_PROBLEM REQUIREMENTS:_
Can you repeat the entries below, replacing each "True or false" with "Correct or incorrect" and changing nothing else?

_Chart understanding data:_
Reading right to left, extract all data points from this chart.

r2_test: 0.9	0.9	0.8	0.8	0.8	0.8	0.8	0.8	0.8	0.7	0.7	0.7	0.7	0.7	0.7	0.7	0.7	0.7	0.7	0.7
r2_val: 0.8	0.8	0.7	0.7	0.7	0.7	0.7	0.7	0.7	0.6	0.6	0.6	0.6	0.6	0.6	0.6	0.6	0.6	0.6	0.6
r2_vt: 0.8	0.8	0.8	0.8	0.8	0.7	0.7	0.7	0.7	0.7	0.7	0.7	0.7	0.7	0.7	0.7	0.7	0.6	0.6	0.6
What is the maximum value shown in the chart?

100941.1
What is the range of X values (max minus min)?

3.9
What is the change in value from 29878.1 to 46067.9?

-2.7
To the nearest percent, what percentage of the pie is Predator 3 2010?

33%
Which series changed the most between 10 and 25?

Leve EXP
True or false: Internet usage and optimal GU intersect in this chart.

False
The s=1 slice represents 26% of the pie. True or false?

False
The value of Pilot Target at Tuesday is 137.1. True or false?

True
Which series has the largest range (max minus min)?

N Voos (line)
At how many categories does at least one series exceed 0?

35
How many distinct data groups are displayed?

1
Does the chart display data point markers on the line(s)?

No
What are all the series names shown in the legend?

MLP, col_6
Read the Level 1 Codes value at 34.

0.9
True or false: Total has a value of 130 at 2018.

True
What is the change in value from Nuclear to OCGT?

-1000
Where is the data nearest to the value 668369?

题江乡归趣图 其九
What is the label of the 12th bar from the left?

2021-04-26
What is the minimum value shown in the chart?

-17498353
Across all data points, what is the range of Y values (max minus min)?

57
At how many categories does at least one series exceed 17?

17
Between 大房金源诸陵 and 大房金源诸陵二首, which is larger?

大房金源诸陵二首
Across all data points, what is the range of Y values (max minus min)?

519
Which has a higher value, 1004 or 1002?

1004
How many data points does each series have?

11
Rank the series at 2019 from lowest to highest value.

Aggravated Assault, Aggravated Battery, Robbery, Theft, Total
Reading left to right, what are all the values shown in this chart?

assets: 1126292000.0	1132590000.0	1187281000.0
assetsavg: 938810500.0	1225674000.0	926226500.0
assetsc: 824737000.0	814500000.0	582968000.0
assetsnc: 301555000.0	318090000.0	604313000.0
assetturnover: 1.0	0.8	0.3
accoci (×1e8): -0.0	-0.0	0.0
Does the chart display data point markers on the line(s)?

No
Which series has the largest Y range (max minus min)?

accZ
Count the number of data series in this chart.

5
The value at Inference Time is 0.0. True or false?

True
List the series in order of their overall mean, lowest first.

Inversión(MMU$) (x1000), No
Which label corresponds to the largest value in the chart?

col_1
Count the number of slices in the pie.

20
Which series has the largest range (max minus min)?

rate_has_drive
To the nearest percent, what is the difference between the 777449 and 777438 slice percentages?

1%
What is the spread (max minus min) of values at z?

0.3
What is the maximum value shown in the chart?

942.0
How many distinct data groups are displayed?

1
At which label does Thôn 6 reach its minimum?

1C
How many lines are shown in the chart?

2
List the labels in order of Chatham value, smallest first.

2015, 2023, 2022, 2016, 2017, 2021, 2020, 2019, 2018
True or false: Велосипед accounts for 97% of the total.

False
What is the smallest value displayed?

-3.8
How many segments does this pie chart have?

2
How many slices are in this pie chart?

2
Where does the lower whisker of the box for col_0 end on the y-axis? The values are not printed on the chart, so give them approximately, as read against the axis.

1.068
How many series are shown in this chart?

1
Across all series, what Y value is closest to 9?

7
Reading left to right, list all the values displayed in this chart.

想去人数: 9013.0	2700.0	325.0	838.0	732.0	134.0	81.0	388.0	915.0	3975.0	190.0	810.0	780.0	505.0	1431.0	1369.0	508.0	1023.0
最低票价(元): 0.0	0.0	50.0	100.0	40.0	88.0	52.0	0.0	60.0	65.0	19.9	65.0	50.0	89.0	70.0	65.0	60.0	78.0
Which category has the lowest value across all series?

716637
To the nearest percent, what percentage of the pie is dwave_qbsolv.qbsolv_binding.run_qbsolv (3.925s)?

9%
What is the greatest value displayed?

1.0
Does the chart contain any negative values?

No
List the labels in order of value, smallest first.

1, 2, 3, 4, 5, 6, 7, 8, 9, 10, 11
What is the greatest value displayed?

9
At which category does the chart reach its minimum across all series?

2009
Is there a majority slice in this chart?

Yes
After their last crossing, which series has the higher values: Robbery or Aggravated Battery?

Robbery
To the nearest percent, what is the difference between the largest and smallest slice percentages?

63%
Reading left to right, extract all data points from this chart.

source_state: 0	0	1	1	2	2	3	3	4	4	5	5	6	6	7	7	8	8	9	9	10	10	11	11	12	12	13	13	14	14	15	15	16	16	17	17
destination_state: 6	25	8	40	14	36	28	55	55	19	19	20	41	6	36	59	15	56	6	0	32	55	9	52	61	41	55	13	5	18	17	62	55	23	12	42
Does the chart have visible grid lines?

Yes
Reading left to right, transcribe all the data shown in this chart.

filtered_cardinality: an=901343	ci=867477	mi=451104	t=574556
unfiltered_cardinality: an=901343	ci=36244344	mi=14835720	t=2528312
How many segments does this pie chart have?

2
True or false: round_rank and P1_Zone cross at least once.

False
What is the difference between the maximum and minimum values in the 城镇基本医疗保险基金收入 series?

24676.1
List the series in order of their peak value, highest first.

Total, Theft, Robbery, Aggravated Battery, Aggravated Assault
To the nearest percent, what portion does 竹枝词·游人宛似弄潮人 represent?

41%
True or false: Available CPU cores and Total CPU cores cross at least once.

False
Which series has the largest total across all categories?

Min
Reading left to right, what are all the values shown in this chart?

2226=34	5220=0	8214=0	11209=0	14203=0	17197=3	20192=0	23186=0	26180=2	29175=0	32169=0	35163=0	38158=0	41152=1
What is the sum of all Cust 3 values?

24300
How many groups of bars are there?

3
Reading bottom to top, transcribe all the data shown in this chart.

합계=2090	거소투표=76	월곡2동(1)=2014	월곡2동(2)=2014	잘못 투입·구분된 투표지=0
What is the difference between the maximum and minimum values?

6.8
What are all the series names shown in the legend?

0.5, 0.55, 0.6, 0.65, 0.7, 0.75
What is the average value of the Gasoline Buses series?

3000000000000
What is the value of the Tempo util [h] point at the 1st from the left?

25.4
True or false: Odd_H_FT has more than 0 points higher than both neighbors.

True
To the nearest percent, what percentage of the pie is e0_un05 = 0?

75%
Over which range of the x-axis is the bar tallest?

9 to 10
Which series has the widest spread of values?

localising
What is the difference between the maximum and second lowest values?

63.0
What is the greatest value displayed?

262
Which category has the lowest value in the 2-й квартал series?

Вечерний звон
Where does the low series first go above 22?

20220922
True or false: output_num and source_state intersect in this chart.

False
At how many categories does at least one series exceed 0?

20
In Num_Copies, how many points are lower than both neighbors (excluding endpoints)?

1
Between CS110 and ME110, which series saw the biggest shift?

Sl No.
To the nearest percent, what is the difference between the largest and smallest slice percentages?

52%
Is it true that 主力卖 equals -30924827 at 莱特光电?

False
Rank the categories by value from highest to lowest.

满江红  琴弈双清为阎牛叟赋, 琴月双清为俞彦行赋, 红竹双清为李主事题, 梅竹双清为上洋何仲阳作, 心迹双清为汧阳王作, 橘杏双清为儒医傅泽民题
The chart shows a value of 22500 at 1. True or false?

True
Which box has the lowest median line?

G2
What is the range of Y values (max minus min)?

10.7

_RESULT:_
Reading right to left, extract all data points from this chart.

r2_test: 0.9	0.9	0.8	0.8	0.8	0.8	0.8	0.8	0.8	0.7	0.7	0.7	0.7	0.7	0.7	0.7	0.7	0.7	0.7	0.7
r2_val: 0.8	0.8	0.7	0.7	0.7	0.7	0.7	0.7	0.7	0.6	0.6	0.6	0.6	0.6	0.6	0.6	0.6	0.6	0.6	0.6
r2_vt: 0.8	0.8	0.8	0.8	0.8	0.7	0.7	0.7	0.7	0.7	0.7	0.7	0.7	0.7	0.7	0.7	0.7	0.6	0.6	0.6
What is the maximum value shown in the chart?

100941.1
What is the range of X values (max minus min)?

3.9
What is the change in value from 29878.1 to 46067.9?

-2.7
To the nearest percent, what percentage of the pie is Predator 3 2010?

33%
Which series changed the most between 10 and 25?

Leve EXP
Correct or incorrect: Internet usage and optimal GU intersect in this chart.

False
The s=1 slice represents 26% of the pie. Correct or incorrect?

False
The value of Pilot Target at Tuesday is 137.1. Correct or incorrect?

True
Which series has the largest range (max minus min)?

N Voos (line)
At how many categories does at least one series exceed 0?

35
How many distinct data groups are displayed?

1
Does the chart display data point markers on the line(s)?

No
What are all the series names shown in the legend?

MLP, col_6
Read the Level 1 Codes value at 34.

0.9
Correct or incorrect: Total has a value of 130 at 2018.

True
What is the change in value from Nuclear to OCGT?

-1000
Where is the data nearest to the value 668369?

题江乡归趣图 其九
What is the label of the 12th bar from the left?

2021-04-26
What is the minimum value shown in the chart?

-17498353
Across all data points, what is the range of Y values (max minus min)?

57
At how many categories does at least one series exceed 17?

17
Between 大房金源诸陵 and 大房金源诸陵二首, which is larger?

大房金源诸陵二首
Across all data points, what is the range of Y values (max minus min)?

519
Which has a higher value, 1004 or 1002?

1004
How many data points does each series have?

11
Rank the series at 2019 from lowest to highest value.

Aggravated Assault, Aggravated Battery, Robbery, Theft, Total
Reading left to right, what are all the values shown in this chart?

assets: 1126292000.0	1132590000.0	1187281000.0
assetsavg: 938810500.0	1225674000.0	926226500.0
assetsc: 824737000.0	814500000.0	582968000.0
assetsnc: 301555000.0	318090000.0	604313000.0
assetturnover: 1.0	0.8	0.3
accoci (×1e8): -0.0	-0.0	0.0
Does the chart display data point markers on the line(s)?

No
Which series has the largest Y range (max minus min)?

accZ
Count the number of data series in this chart.

5
The value at Inference Time is 0.0. Correct or incorrect?

True
List the series in order of their overall mean, lowest first.

Inversión(MMU$) (x1000), No
Which label corresponds to the largest value in the chart?

col_1
Count the number of slices in the pie.

20
Which series has the largest range (max minus min)?

rate_has_drive
To the nearest percent, what is the difference between the 777449 and 777438 slice percentages?

1%
What is the spread (max minus min) of values at z?

0.3
What is the maximum value shown in the chart?

942.0
How many distinct data groups are displayed?

1
At which label does Thôn 6 reach its minimum?

1C
How many lines are shown in the chart?

2
List the labels in order of Chatham value, smallest first.

2015, 2023, 2022, 2016, 2017, 2021, 2020, 2019, 2018
Correct or incorrect: Велосипед accounts for 97% of the total.

False
What is the smallest value displayed?

-3.8
How many segments does this pie chart have?

2
How many slices are in this pie chart?

2
Where does the lower whisker of the box for col_0 end on the y-axis? The values are not printed on the chart, so give them approximately, as read against the axis.

1.068
How many series are shown in this chart?

1
Across all series, what Y value is closest to 9?

7
Reading left to right, list all the values displayed in this chart.

想去人数: 9013.0	2700.0	325.0	838.0	732.0	134.0	81.0	388.0	915.0	3975.0	190.0	810.0	780.0	505.0	1431.0	1369.0	508.0	1023.0
最低票价(元): 0.0	0.0	50.0	100.0	40.0	88.0	52.0	0.0	60.0	65.0	19.9	65.0	50.0	89.0	70.0	65.0	60.0	78.0
Which category has the lowest value across all series?

716637
To the nearest percent, what percentage of the pie is dwave_qbsolv.qbsolv_binding.run_qbsolv (3.925s)?

9%
What is the greatest value displayed?

1.0
Does the chart contain any negative values?

No
List the labels in order of value, smallest first.

1, 2, 3, 4, 5, 6, 7, 8, 9, 10, 11
What is the greatest value displayed?

9
At which category does the chart reach its minimum across all series?

2009
Is there a majority slice in this chart?

Yes
After their last crossing, which series has the higher values: Robbery or Aggravated Battery?

Robbery
To the nearest percent, what is the difference between the largest and smallest slice percentages?

63%
Reading left to right, extract all data points from this chart.

source_state: 0	0	1	1	2	2	3	3	4	4	5	5	6	6	7	7	8	8	9	9	10	10	11	11	12	12	13	13	14	14	15	15	16	16	17	17
destination_state: 6	25	8	40	14	36	28	55	55	19	19	20	41	6	36	59	15	56	6	0	32	55	9	52	61	41	55	13	5	18	17	62	55	23	12	42
Does the chart have visible grid lines?

Yes
Reading left to right, transcribe all the data shown in this chart.

filtered_cardinality: an=901343	ci=867477	mi=451104	t=574556
unfiltered_cardinality: an=901343	ci=36244344	mi=14835720	t=2528312
How many segments does this pie chart have?

2
Correct or incorrect: round_rank and P1_Zone cross at least once.

False
What is the difference between the maximum and minimum values in the 城镇基本医疗保险基金收入 series?

24676.1
List the series in order of their peak value, highest first.

Total, Theft, Robbery, Aggravated Battery, Aggravated Assault
To the nearest percent, what portion does 竹枝词·游人宛似弄潮人 represent?

41%
Correct or incorrect: Available CPU cores and Total CPU cores cross at least once.

False
Which series has the largest total across all categories?

Min
Reading left to right, what are all the values shown in this chart?

2226=34	5220=0	8214=0	11209=0	14203=0	17197=3	20192=0	23186=0	26180=2	29175=0	32169=0	35163=0	38158=0	41152=1
What is the sum of all Cust 3 values?

24300
How many groups of bars are there?

3
Reading bottom to top, transcribe all the data shown in this chart.

합계=2090	거소투표=76	월곡2동(1)=2014	월곡2동(2)=2014	잘못 투입·구분된 투표지=0
What is the difference between the maximum and minimum values?

6.8
What are all the series names shown in the legend?

0.5, 0.55, 0.6, 0.65, 0.7, 0.75
What is the average value of the Gasoline Buses series?

3000000000000
What is the value of the Tempo util [h] point at the 1st from the left?

25.4
Correct or incorrect: Odd_H_FT has more than 0 points higher than both neighbors.

True
To the nearest percent, what percentage of the pie is e0_un05 = 0?

75%
Over which range of the x-axis is the bar tallest?

9 to 10
Which series has the widest spread of values?

localising
What is the difference between the maximum and second lowest values?

63.0
What is the greatest value displayed?

262
Which category has the lowest value in the 2-й квартал series?

Вечерний звон
Where does the low series first go above 22?

20220922
Correct or incorrect: output_num and source_state intersect in this chart.

False
At how many categories does at least one series exceed 0?

20
In Num_Copies, how many points are lower than both neighbors (excluding endpoints)?

1
Between CS110 and ME110, which series saw the biggest shift?

Sl No.
To the nearest percent, what is the difference between the largest and smallest slice percentages?

52%
Is it true that 主力卖 equals -30924827 at 莱特光电?

False
Rank the categories by value from highest to lowest.

满江红  琴弈双清为阎牛叟赋, 琴月双清为俞彦行赋, 红竹双清为李主事题, 梅竹双清为上洋何仲阳作, 心迹双清为汧阳王作, 橘杏双清为儒医傅泽民题
The chart shows a value of 22500 at 1. Correct or incorrect?

True
Which box has the lowest median line?

G2
What is the range of Y values (max minus min)?

10.7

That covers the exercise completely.